Increasingly, I believe that the desire for a comprehensive retirement plan is a moral red flag. It was always curious to me how so many people look forward to a time when they can choose to become irrelevant to society, when they can stop producing and focus on endless consumerism… or bury themselves in a dark hole, which is actually worse. Going to the mall at least gets you out of the house.
The second clue is their reaction to people (like me) who don’t want to retire. I may be forced into a nursing home by poor health someday but I won’t go voluntarily. Age 85 and still able to work, that’s a reward for clean living and self-discipline in my book. One must retire TO something in my opinion, not FROM his life as he’s ever known it. That idea seemed to be frightening or even emotionally painful to the a certain type of person. Very strange.
Unless, of course, that person lives in such a way that he sees retirement as an escape plan. It’s a bad sign when the captain of a ship is obsessed with keeping the lifeboats exceptionally well-stocked and -maintained. Similarly, it’s a bad sign when your co-worker’s dream for the future is a golden parachute that can be deployed at a moment’s notice.
Which brings me to the topic at hand: the courageous Massachusetts State Trooper Ryan Sceviour. I blogged on him before, link below, but I like my posts to have closure so I looked him up again to see how he was faring. It was glorious.
Recap, Trooper Sceviour responded to an alcohol-related car crash and arrested Alli Bibaud after finding a heroin kit. She turned out to be a senior judge’s daughter and helpfully discussed her heroin habits with the trooper along with an offer for sex. Sceviour’s superiors later ordered him to sanitize that info out of his report. Sceviour refused and filed a lawsuit.
https://gunnerq.androsphere.net/2017/11/08/police-hero-ryan-sceviour/
Ms. Bibaud has since plead guilty to heroin charges.
From http://www.telegram.com/news/20180306/former-mass-state-police-major-seeks-dismissal-of-lawsuit-over-arrest-report-on-judges-daughter
Former Massachusetts State Police Maj. Susan Anderson has filed a motion to dismiss a federal civil rights lawsuit against her, saying her alleged misdeeds against a state trooper who is suing the major were neither “truly horrendous” nor “inspired by malice or sadism..
Maj. Anderson allegedly told Trooper Ryan Sceviour that an arrest report written by the trooper about a judge’s daughter contained “negative and derogatory statements” about the woman. Maj. Anderson allegedly ordered the trooper to create a new arrest report for the file in Central District Court in Worcester. The trooper is suing the former major.
Maj. Anderson, in announcing her retirement last month, joined the exodus of top state police officials since the arrest of Alli Bibaud, daughter of Dudley District Court Judge Timothy Bibaud. Trooper Sceviour alleges in his lawsuit that alteration of the report already filed in the Worcester court would constitute a criminal act and is a felony.

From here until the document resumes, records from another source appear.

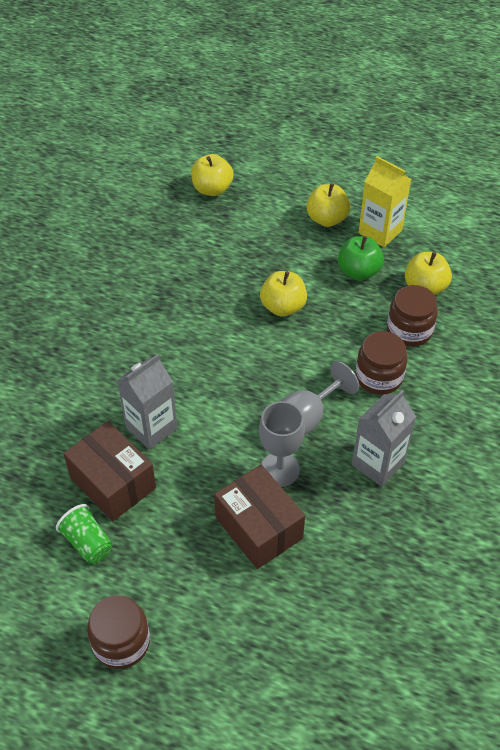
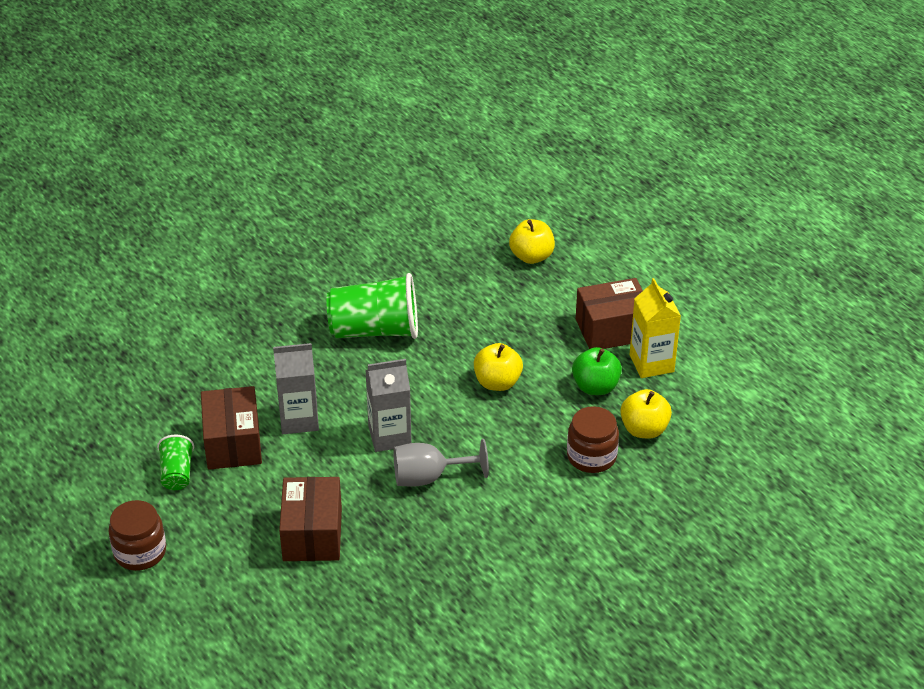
camera: 35 degrees right, 10 degrees down
(144, 313) = (375, 330): none -> green cup
(279, 469) = (370, 503): grey goblet -> none
(327, 219) = (612, 329): yellow apple -> brown box
(378, 464) = (455, 542): grey carton -> grey carton (389, 436)
(379, 377) = (524, 479): brown jar -> none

In her motion to dismiss, Maj. Anderson alleges that her actions fail to rise to the level of “shocking” the consciousness of the public, in a legal sense, and therefore the case against her should be dismissed. She denies wrongdoing, as does the former head of the state police, Richard McKeon, who was colonel and then superintendent.
A lawyer representing Trooper Sceviour on Monday filed a motion in opposition, referring to the effort to dismiss the complaint as a .piece-meal and slanted presentation by Defendant Anderson..
.Of course, Defendant Anderson would have the Court believe that the sudden retirement of all four of the top officials in the State Police who were involved was a coincidence … and that they all shared a sudden urge “to spend more time with family” while the Attorney General and State Ethics Commission investigate their criminal conduct,. the trooper’s attorney, Leonard Kesten wrote in opposing the motion to dismiss.
The intrepid trooper has the bad guys on the run!
People used to trust their kids to care for them in old age, or in themselves after a lifetime of saving up, or at least the Church as a backup. But then our society betrayed its own heirs, then abandoned its faith in Christ and finally quit trusting itself to be ready for the hard times. Result, the wicked both claim there’s nothing wrong with what they do and are desperate to secure a gov’t-backed exit before what they do is discovered.
Is the Deep State a Machiavellian creation of ultrapowerful banksters? Or is it simply petty bureaucrats trying to flee before any pursue?